> _Your task_
In the following material, identify every line holding the string "down" and return it.

> _Given data_

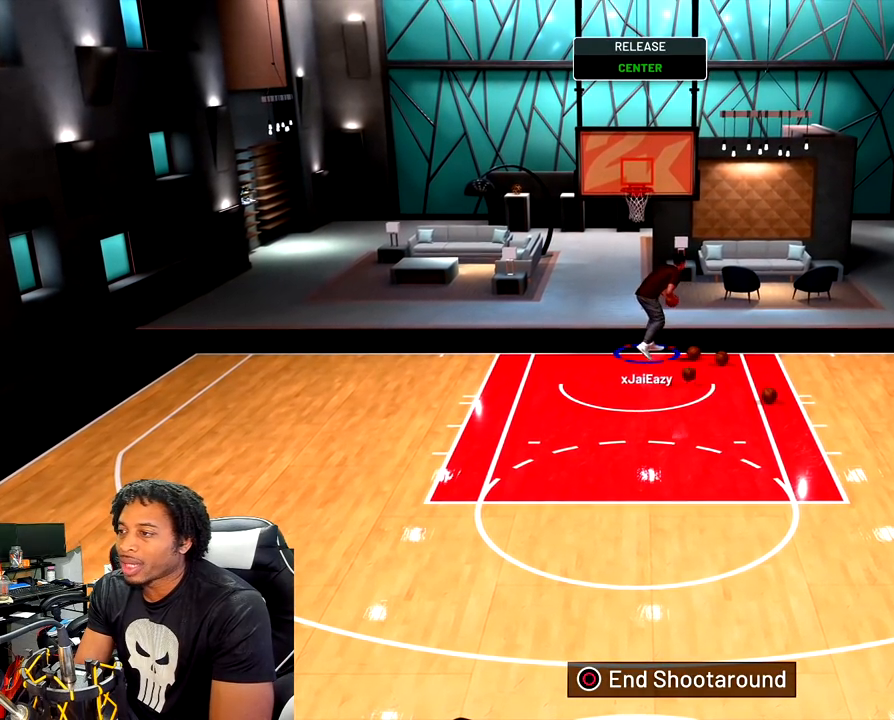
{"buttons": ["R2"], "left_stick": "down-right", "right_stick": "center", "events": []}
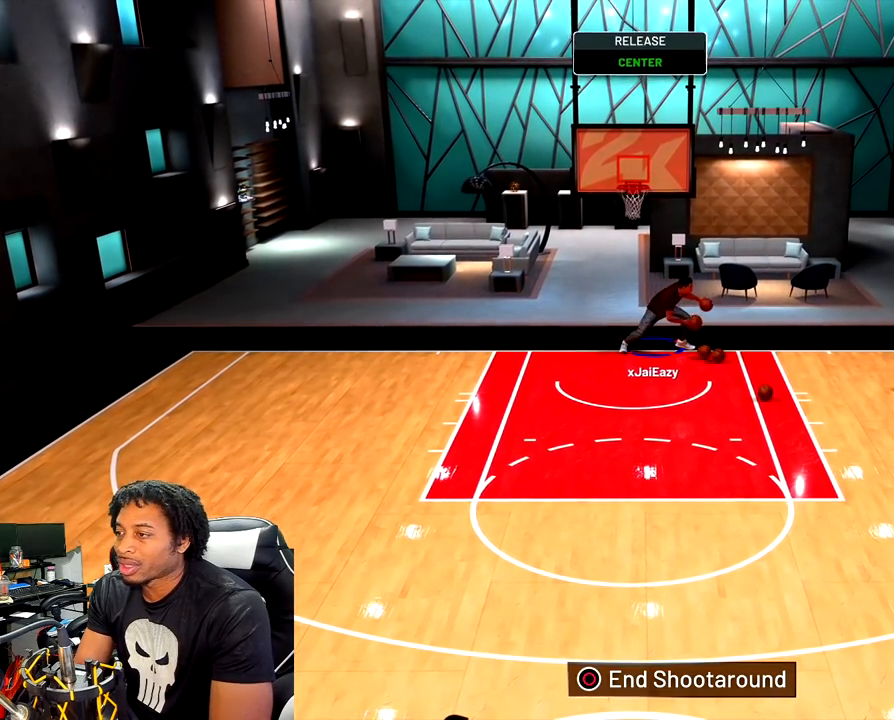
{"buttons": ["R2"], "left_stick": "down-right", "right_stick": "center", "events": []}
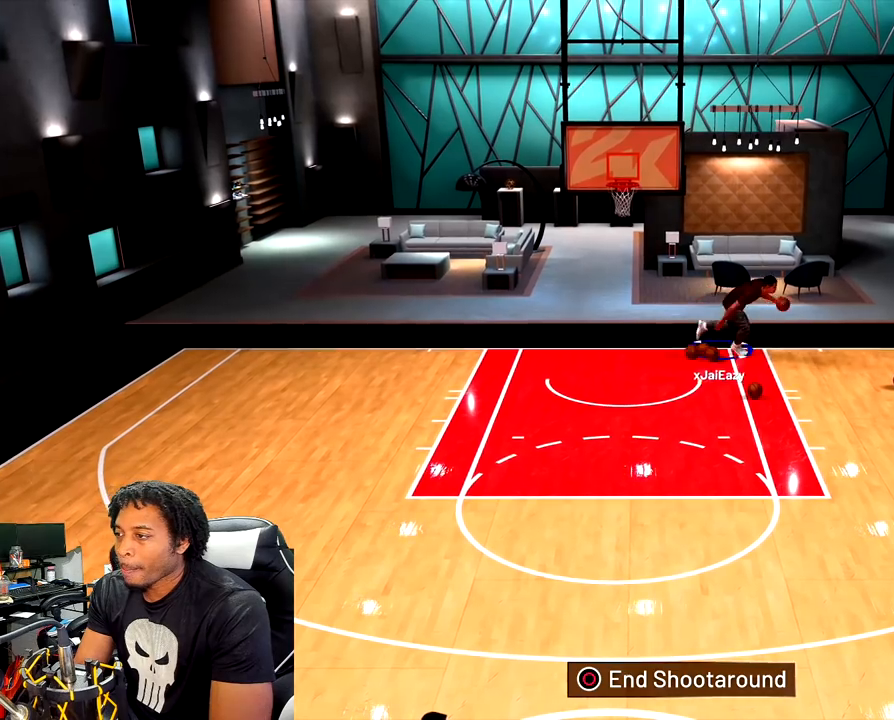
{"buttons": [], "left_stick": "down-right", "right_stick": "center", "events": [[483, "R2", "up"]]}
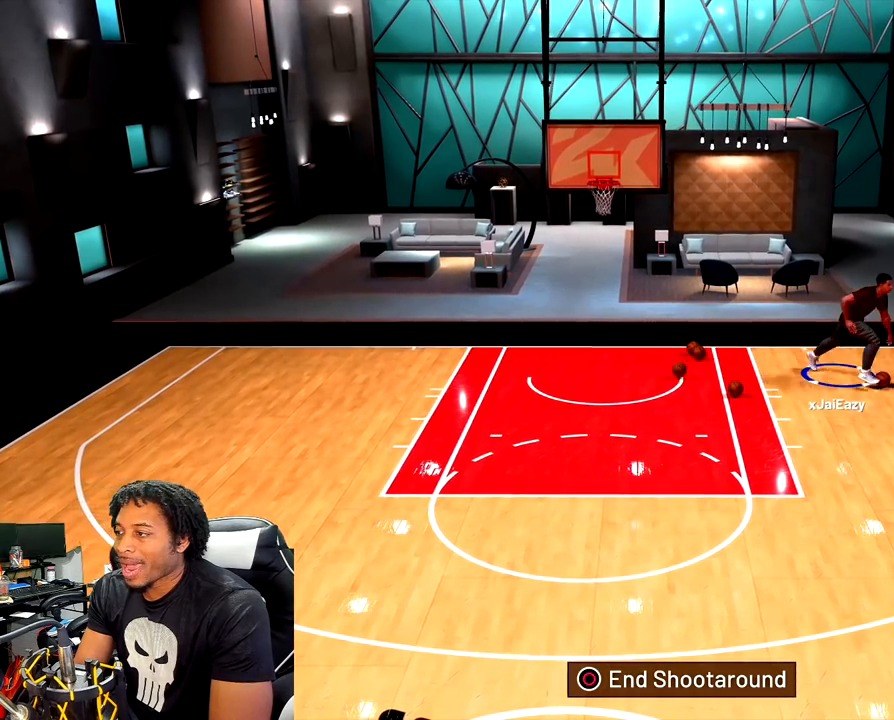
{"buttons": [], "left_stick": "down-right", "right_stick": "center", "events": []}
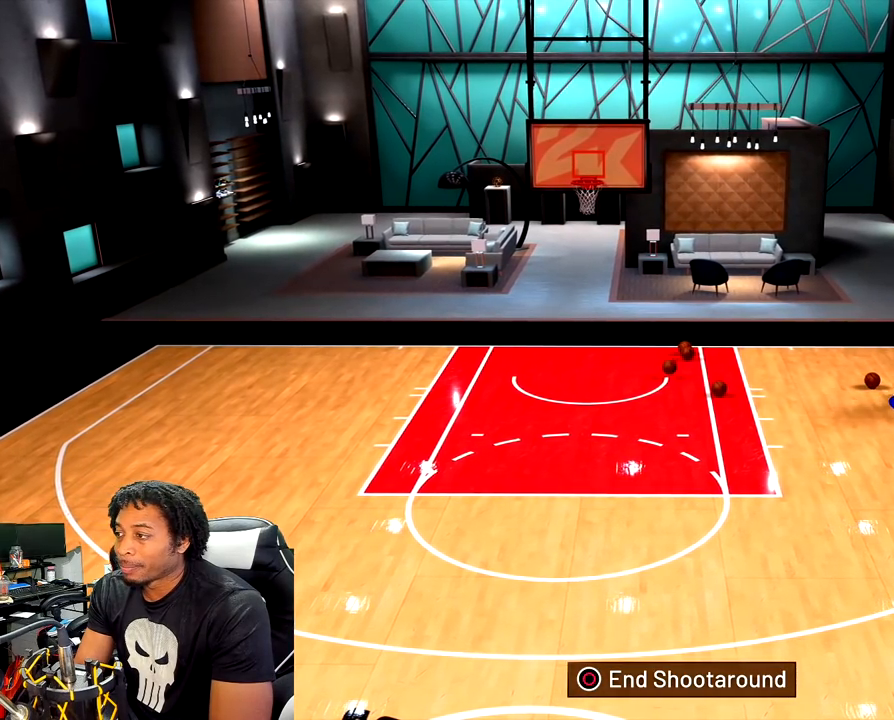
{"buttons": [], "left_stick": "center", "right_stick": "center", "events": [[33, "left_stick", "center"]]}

> _Answer below_
{"buttons": ["R2"], "left_stick": "down-right", "right_stick": "center", "events": []}
{"buttons": ["R2"], "left_stick": "down-right", "right_stick": "center", "events": []}
{"buttons": [], "left_stick": "down-right", "right_stick": "center", "events": [[483, "R2", "up"]]}
{"buttons": [], "left_stick": "down-right", "right_stick": "center", "events": []}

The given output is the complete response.